▸ Aufgaben:
**A)** Wie alt ist das Fohlen laut dem Text über das Fohlen, als es gekauft wird?
**B)** Stimmen diese Aussagen mit dem Text über das Fohlen überein? Antworte jeweils mit Ja oder Nein und zitiere die entscheidenden Worte aus dem Text. (i) Das Fohlen wurde per Handschlag gekauft. (ii) Das Fohlen hat eine große Blesse. (iii) Das Fohlen soll die nächsten Tage auf der Hauswiese verbringen.
**C)** Schreib den Text über das Fohlen nach seinem letzten Satz weiter.

▸ Textauszug:
━━━━━━━━━━━━━━━━━━━━━━━━━━━━━━

Ich stehe an dem kleinen Reitplatz und kann es kaum glauben: Eine Woche ist der Erdinger Sohn erst alt und ich habe ihn gerade per Handschlag gekauft. Wackelig, endlos lange Beine, schräge Schulter und ein Holsteinerbraun mit kleinem Stern.
Nie wieder wollte ich ein Pferd kaufen – das hat ja einwandfrei funktioniert.
Während ich noch darüber nachdenke, kaut der kleine Spaßvogel an meinen Fingern herum.
Genau zwei Minuten nach dem Handschlag mit der Züchterin turnt mein Fohlen auf dem Platz herum, frisst die Vlieshäcksel der Reitplatzeinstreu, schluckt sie herunter und arbeitet die Fressversuche mit seinen langen Beinen zu Yogaübungen aus. Beim zweiten Versuch überschlägt es sich fast und weicht nur um Haaresbreite einem gepflegten Genickbruch aus.
Daraufhin verlieren die Vliesstückchen seine Aufmerksamkeit und es prüft nun die marode Reitplatzbegrenzung auf ihre Haltbarkeit.
Schnell ist die Entscheidung gefallen, dass der angrenzende Betonpaddock für die nächsten Tage genutzt werden soll, da die Hauswiese nach dem Kalken noch keinen Regen abbekommen hatte.

━━━━━━━━━━━━━━━━━━━━━━━━━━━━━━

▸ Datensätze:

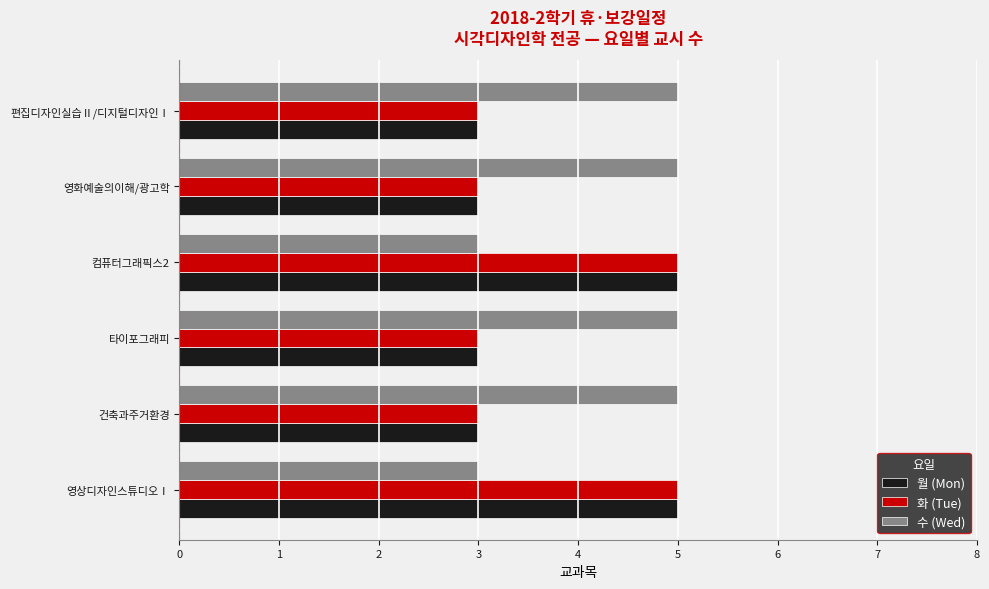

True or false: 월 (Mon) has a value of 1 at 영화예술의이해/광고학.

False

━━━━━━━━━━━━━━━━━━━━━━━━━━━━━━

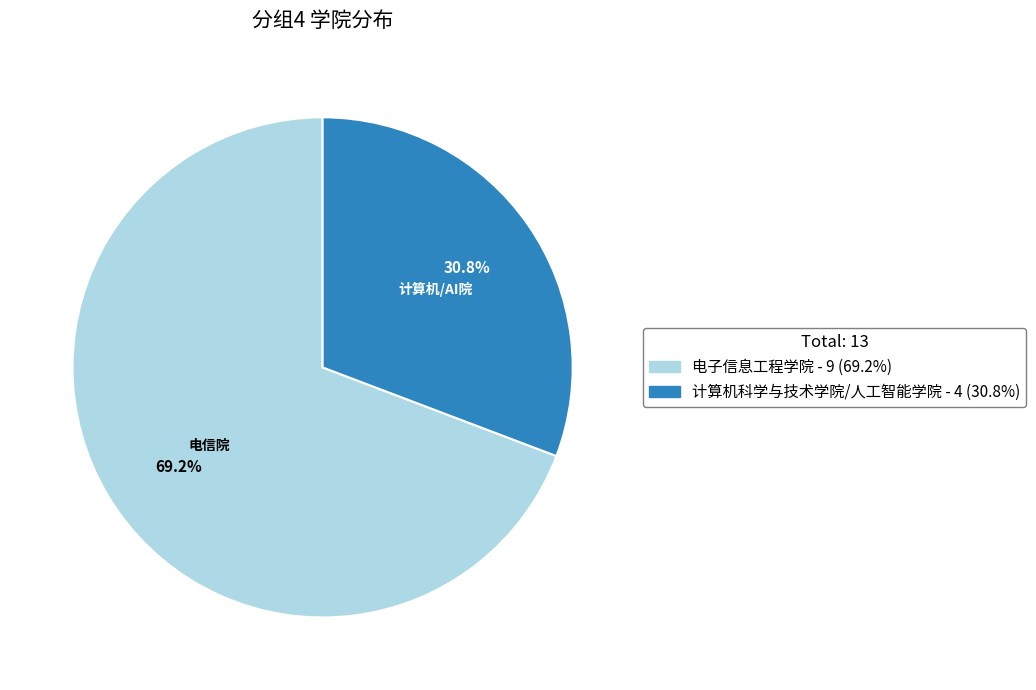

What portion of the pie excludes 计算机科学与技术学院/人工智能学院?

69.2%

━━━━━━━━━━━━━━━━━━━━━━━━━━━━━━

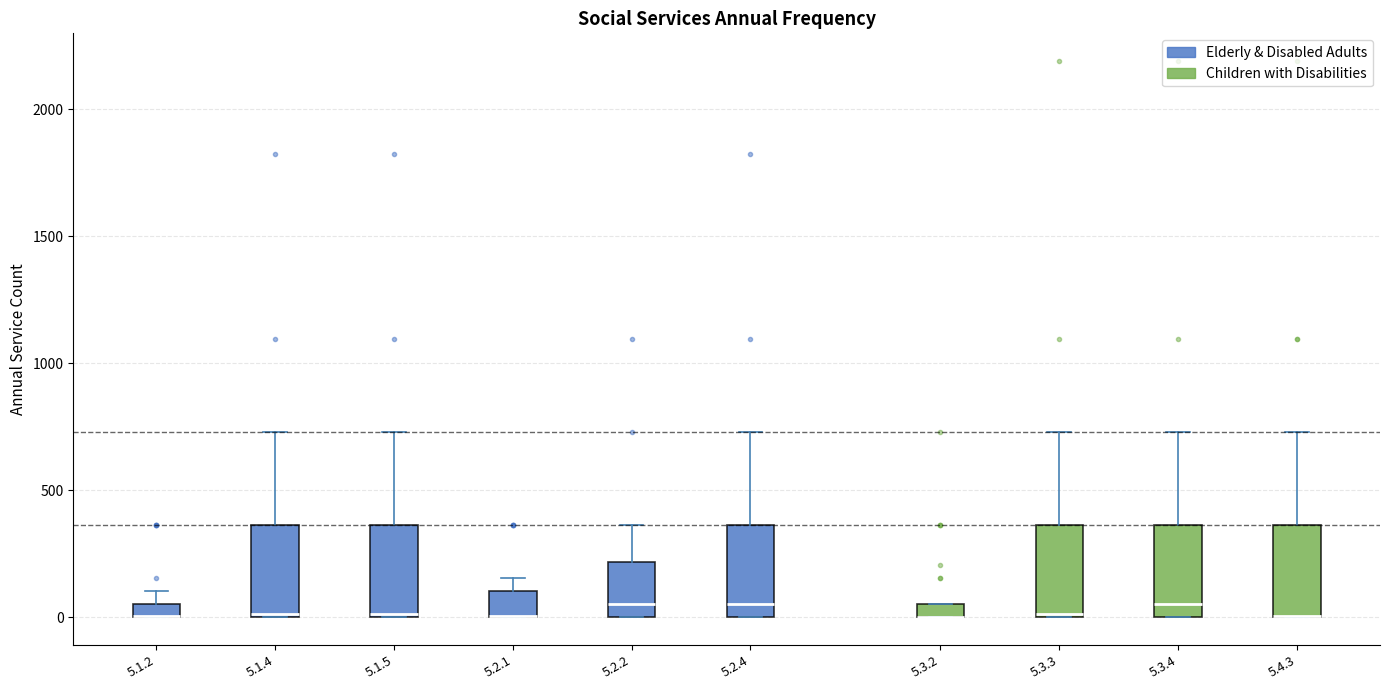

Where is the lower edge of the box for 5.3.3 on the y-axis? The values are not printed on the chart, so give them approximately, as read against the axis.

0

━━━━━━━━━━━━━━━━━━━━━━━━━━━━━━

▸ Lösungen:
**A)** Eine Woche.

**B)**
(i) Ja: „ich habe ihn gerade per Handschlag gekauft“
(ii) Nein: „ein Holsteinerbraun mit kleinem Stern“
(iii) Nein: „dass der angrenzende Betonpaddock für die nächsten Tage genutzt werden soll“

**C)**
Wir gestalten die Einfassung des Paddocks um, bei der Holzpaletten alle „Durchkletter-Versuche“ zunichtemachen sollen. Am Ende gleicht der Paddock einem Fort Knox Hochsicherheitstrakt.
Nach dem ersten Regen, der den Wiesenkalk endlich in den Boden spülte, wurde die Wiese am Haus zusätzlich mit rot-weißem Flatterband eingefasst. Teilweise waren neue Litzen gespannt worden und die Strompower wurde erhöht. Nach etwas Übung lässt sich mein Fohlen inzwischen brav das Halfter an- und ausziehen. Allerdings passt nur das rosafarbene – das blaue oder grüne Halfter wär für einen Hengst ja auch zu schön gewesen …
Das erste Mal auf der Weide
Auf dem Weg zur Wiese lässt sich mein Fohlen um den ganzen Hof herum hinter seiner Mutter herführen. Bis zum Betonpaddock geht alles gut, doch als Mama weitergeht, verlässt ihn der Mut. Der ganze Stall wiehert, Mama wird ungeduldig und wiehert auch. Endlich auf der Weide angekommen, ist es sichtlich eingeschüchtert.
Die junge Mama lässt ihrer Freude freien Lauf, bockt, tobt und keilt aus – immer dicht am Kopf meines Fohlens vorbei.
Eine halbe Stunde später schleicht der kleine Mann am Strick neben mir her. Im Gehen fallen ihm die Augen zu. In der Box angekommen, lässt er sich widerstandslos alle vier Hufe hochheben – er ist zu müde zum Steigen und Wehren. Ich gebe zu, es ist nicht ganz fair von mir, das auszunutzen.
Zwei Tage später, Mutter und Kind sind schon draußen, komme ich um die Ecke. Mein Fohlen hört mich, reißt den Kopf hoch und kommt wiehernd auf mich zu galoppiert. Wie kann ich jemanden dieses Gefühl, das mich in diesem Moment ergriff, beschreiben, der noch nie etwas mit Pferden zu tun hatte?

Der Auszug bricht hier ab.